— Не правда ли смешно, что я всегда так громко говорю? — оглядев зал, виновато спросил Макамер.
— Теперь всем посетителям этого заведения стало известно, что у Максины «классная фигура».
Официантка, очень бледная и очень (к двум часам ночи) усталая застучала тарелками, торопливо сгребая их со стола.
— По-моему, ты прекрасно проводишь время, — сказал Макамер. — Она ведь заставляет тебя смеяться, не так ли?
— Да, она меня смешит, — согласился Датчер.
Появились Долли и Максина. Датчер следил за тем, как Максина шагает между столиками, как колышется рыжий мех на её костюме и как все посетители мужчины провожают её глазами. Костюм, подумал Датчер, узок ей не меньше, чем на полдюйма, — причем во всех направлениях. Готов держать пари, что все её остальные наряды тоже сшиты в обтяжку, и малы ей, по крайней мере, на полдюйма. Даже пеньюары.
— Вы знаете, о чем я думаю? — спросил Датчер, когда Максина заняла место за столиком.
— О чем же? — полюбопытствовала свеженапудренная и свежеподкрашенная Максина.
— О ваших пеньюарах.
— По-моему, говорить вслух об этом неприлично, — сурово произнесла она.
— Датчер — ужасно вульгарный человек, — вмешался Макамер. — Ты убедишься в этом, прочитав его книги.
— Англичане, — заметила Максина, — только что объявили войну немцам. Нам об этом сказала какая-то женщина в туалете.
Так вот, значит, каким образом я узнал об этом, подумал Датчер. В туалете подозрительного заведения Сан-Диего какая-то женщина сообщила увлекавшейся вином актрисе из компании «Рипаблик» о том, что Англия объявила войну Германии. А актриса, в свою очередь, сказала об этом мне.
— Эта вилка — грязная, — громко заявила Максина официантке, раскладывавшей заказанные ими вафли по тарелкам. — Это надо же иметь нахальство давать нам грязные вилки!
Официантка со вздохом подала чистую вилку.
— Если дать им волю, — не успокаивалась Максина, — то они пойдут на убийство.
Оглядев зал, Датчер видел, как посетители намазывают на вафли сливочное масло и поливают их сиропом. Он не замечал никаких изменений в поведении. Обычный ресторанный шум — голоса и стук тарелок.
— Вафли никуда не годится, — сказала Максина. — Таково, по крайней мере, мое мнение. И они ещё смеют объявлять их своим фирменным блюдом. Тоже мне, Сан-Диего!
Датчер, чтобы успокоить девушку, положил нежно ладонь на её руку.
— У вас рука поденщика, — сказала Максина. — Вы что, забиваете ею гвозди?
— Постыдное наследие бездарно растраченной молодости, — ответил Датчер.
Девушка подняла руку Датчера и принялась внимательно изучать ладонь.
— Линия сердца у вас имеет массу ответвлений, — сказала она.

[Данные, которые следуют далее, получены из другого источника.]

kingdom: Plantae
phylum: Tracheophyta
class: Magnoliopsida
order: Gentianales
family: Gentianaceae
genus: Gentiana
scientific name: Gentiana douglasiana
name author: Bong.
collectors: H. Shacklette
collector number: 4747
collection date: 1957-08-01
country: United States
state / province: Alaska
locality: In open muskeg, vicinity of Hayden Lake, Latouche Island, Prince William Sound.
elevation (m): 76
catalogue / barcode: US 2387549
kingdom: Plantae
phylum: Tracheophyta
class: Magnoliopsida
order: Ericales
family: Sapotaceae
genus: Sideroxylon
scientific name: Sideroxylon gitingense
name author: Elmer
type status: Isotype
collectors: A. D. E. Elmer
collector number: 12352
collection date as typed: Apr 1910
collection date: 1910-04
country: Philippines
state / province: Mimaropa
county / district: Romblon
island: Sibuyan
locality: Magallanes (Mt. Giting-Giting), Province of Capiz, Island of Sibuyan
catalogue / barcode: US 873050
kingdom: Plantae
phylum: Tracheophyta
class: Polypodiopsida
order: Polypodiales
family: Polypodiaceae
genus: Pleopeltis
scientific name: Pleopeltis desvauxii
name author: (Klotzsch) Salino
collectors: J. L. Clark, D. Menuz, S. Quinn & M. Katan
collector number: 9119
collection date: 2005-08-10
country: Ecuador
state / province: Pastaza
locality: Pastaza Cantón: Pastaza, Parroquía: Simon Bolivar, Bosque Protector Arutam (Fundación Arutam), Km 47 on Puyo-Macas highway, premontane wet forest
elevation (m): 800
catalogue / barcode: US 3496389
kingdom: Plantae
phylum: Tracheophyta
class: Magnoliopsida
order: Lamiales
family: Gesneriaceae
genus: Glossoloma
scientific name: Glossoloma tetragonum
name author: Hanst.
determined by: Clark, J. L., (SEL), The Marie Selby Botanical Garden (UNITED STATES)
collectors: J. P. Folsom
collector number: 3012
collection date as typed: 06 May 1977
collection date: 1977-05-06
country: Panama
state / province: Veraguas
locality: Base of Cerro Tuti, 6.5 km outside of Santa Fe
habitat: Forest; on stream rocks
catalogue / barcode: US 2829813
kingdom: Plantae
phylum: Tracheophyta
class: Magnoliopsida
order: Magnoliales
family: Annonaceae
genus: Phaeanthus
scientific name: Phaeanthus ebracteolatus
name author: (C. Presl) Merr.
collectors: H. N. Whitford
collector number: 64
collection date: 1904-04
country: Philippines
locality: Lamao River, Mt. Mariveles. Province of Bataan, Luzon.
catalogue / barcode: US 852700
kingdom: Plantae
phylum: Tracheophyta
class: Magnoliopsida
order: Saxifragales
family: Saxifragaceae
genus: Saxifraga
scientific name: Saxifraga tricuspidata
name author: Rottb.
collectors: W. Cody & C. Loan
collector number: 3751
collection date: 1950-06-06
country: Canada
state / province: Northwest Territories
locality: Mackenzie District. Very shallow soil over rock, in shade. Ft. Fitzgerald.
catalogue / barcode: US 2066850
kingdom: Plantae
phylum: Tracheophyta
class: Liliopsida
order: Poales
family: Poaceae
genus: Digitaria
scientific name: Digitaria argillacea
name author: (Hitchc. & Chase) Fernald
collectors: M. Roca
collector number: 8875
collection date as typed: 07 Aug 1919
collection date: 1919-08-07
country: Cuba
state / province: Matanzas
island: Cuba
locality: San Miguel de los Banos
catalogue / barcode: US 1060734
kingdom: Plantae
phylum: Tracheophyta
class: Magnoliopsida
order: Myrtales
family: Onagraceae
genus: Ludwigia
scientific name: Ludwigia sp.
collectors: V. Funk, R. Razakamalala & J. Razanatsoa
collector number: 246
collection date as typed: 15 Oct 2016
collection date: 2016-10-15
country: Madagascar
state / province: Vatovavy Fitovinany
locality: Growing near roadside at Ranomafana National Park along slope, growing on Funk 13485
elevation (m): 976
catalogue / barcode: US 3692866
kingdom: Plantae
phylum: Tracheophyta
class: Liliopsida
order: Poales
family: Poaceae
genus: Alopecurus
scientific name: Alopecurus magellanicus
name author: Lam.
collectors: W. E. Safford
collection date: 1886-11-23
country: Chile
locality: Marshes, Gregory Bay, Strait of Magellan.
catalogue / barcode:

— Поведайте ещё что-нибудь, — попросил Датчер.
— Вы человек непостоянный, ревнивый и эгоистичный, — серьезно произнесла Максина, склонившись над его ладонью. — И, по большому счету, успеха вы не добьетесь.
— Вот это да! — восхитилась Долли.
— Еще! — потребовал Датчер.
— Ваше настроение часто меняется, — откликнулась Максина, водя пальчиком по его ладони. — И вы человек настроения.
— Людей более неровных, чем я, не было и нет, — улыбнулся Датчер.
— У вас короткая линия жизни.
— Весьма благодарен, — мрачно произнес Датчер, отнимая руку и все ещё ощущая на ладони многообещающее прикосновение её пальца. — Теперь я полностью просвещен на свой счет, и очень рад, что прихватил вас с собой в Сан-Диего.
— Всё это начертано на вашей ладони, — воинственным тоном сказала Максина. — И не я нанесла эти линии, — добавила она, стягивая потуже воротник вокруг шеи. — А теперь уходим из этого заведения.
Девушка поднялась и направилась к двери. Все мужчины снова проводили её взглядом.
— Ты не её тип, — прошептала Долли на ухо Датчеру. — Она сказала мне это в туалете. Ты ей нравишься, но ты не её тип.
— Хироманты меня вообще почему-то не любят, — пожимая плечами, сказал Датчер. — Я это давно заметил.
Он догнал Максину и взял под локоть. Дальше к машине они шли вместе.
— Сейчас, — начал он, — мы подходим к весьма деликатному вопросу. Мы, хмм… Нам предстоит остановиться в отеле… и… я…
— Мне нужен отдельный номер, — твердо сказала Максина.
— Я просто хотел спросить, — пожал плечами Датчер.